As the title sponsor of Berlin’s Fashion Week, Mercedes-Benz placed some of its own designs into striking art installations meant to represent the eras in which the cars were built.
As part of the “Recollection Quartett,” staged by Mercedes-Benz and MoMu Fashion Museum, Antwerp, Belgian artist and photographer Frederik Heyman placed four cars amidst updated stereotypes of the years between 1967 and 1991.
For instance, though the SL roadster shown above was built in Germany, the artist said it came into its own on Sunset Boulevard during the freewheeling 1970s. Though we seem to recall gas lines, Watergate and skyrocketing interest rates, Heyman and fashion designer Bernhard Willhelm pay tribute to those who spent the entire Carter administration on a mattress at Plato’s Retreat.
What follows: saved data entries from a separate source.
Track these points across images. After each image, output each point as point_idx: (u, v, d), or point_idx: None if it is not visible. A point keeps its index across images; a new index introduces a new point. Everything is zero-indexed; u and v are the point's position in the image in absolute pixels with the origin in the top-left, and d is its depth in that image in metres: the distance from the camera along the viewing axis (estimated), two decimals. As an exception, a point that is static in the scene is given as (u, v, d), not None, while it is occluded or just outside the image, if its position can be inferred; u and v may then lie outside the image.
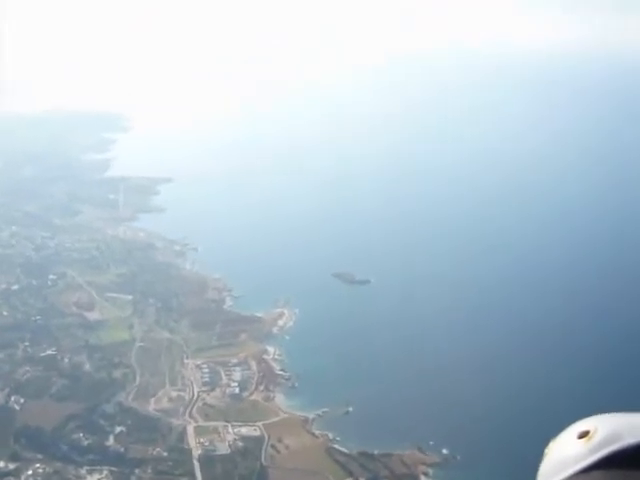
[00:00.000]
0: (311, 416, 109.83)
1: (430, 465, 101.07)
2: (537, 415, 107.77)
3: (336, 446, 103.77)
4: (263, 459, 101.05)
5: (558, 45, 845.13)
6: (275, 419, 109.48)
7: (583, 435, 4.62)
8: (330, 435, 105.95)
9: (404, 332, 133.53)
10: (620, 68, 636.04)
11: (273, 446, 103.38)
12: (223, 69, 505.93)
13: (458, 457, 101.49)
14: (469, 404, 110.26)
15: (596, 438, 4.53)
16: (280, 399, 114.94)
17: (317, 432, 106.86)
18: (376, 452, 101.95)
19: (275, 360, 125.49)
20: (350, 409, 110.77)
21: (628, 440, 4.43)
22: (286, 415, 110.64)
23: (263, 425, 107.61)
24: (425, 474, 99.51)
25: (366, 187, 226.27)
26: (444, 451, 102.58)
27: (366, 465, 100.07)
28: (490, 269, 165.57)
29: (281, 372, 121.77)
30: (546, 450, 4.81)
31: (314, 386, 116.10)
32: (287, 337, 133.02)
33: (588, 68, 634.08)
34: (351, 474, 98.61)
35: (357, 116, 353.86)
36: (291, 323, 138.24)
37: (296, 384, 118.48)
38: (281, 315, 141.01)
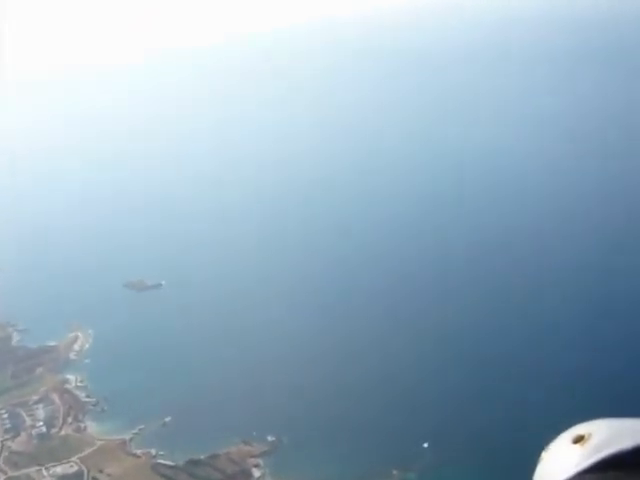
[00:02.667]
0: (128, 437, 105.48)
1: (259, 455, 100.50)
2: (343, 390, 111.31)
3: (161, 461, 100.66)
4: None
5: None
6: (91, 449, 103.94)
7: (578, 440, 4.57)
8: (152, 451, 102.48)
9: (204, 332, 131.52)
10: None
11: (95, 478, 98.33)
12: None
13: (285, 441, 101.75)
14: (278, 392, 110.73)
15: (591, 442, 4.51)
16: (92, 427, 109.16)
17: (138, 452, 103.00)
18: (203, 456, 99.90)
19: (78, 388, 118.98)
20: (167, 419, 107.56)
21: (623, 444, 4.41)
22: (102, 442, 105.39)
23: (79, 459, 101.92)
24: (256, 466, 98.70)
25: (141, 190, 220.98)
26: (269, 438, 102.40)
27: (195, 473, 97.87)
28: (285, 262, 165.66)
29: (87, 399, 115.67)
30: (541, 455, 4.74)
31: (125, 405, 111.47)
32: (87, 360, 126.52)
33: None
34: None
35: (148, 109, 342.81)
36: (88, 345, 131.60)
37: (105, 407, 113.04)
38: (76, 339, 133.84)
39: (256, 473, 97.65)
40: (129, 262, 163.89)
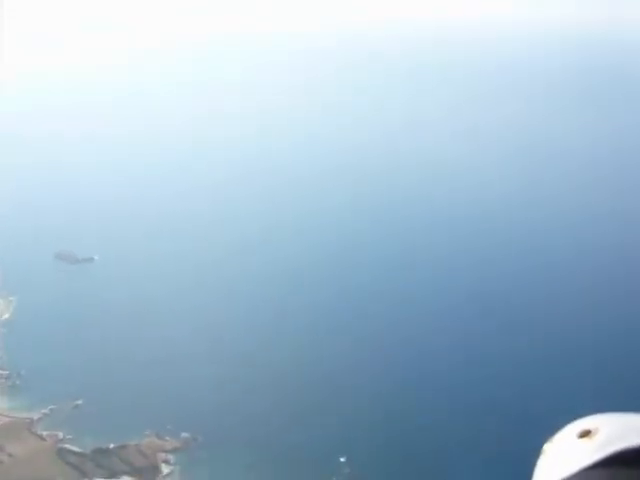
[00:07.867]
0: (36, 416, 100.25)
1: (170, 451, 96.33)
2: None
3: (67, 446, 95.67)
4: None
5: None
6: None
7: (584, 434, 4.43)
8: (60, 435, 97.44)
9: (133, 314, 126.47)
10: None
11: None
12: None
13: (199, 438, 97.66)
14: (203, 388, 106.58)
15: (599, 437, 4.34)
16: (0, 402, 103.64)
17: (45, 433, 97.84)
18: (112, 446, 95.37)
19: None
20: (79, 402, 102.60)
21: (632, 441, 4.24)
22: (8, 419, 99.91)
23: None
24: (166, 462, 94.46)
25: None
26: (184, 434, 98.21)
27: (101, 462, 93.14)
28: (222, 244, 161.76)
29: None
30: (544, 449, 4.59)
31: (40, 382, 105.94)
32: (3, 330, 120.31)
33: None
34: (85, 475, 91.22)
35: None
36: (7, 314, 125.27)
37: (17, 382, 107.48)
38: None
39: (165, 469, 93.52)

Interestingly, the 1980s-era W123 wagon best known in the United States for shuttling wealthy suburbanites between tennis lessons and the pool at the club was popular among West German lumberjacks, tradesmen and outdoors enthusiasts. Mannequins in shoulder pads surrounding an S-Class coupe underneath fragments of a globe made from a chess board represent wealth and power in the late ’80s, while the models’ long shadows show they’re also pawns in that game.
About the only installation we can instantly relate to is the one surrounding the rock-solid W115. Faceless businesspeople in gray flannel suits look like they’ve stepped straight out of a Magritte painting, while a secretary in the front seat types out an advertisement in Arabic that reads “Taxi for sale,” a nod to the livery service the venerable “Stroke 8″ models have offered around the world.
While the settings are certainly high-concept, they’re also proof that cars are as much a product of their respective eras as they are representative of those times.
Photos: Mercedes-Benz

The W115 was popular among business types and cab drivers in far-flung locales

Bobby Brown drove a 560 SEC, and so did world power players in the late '80s.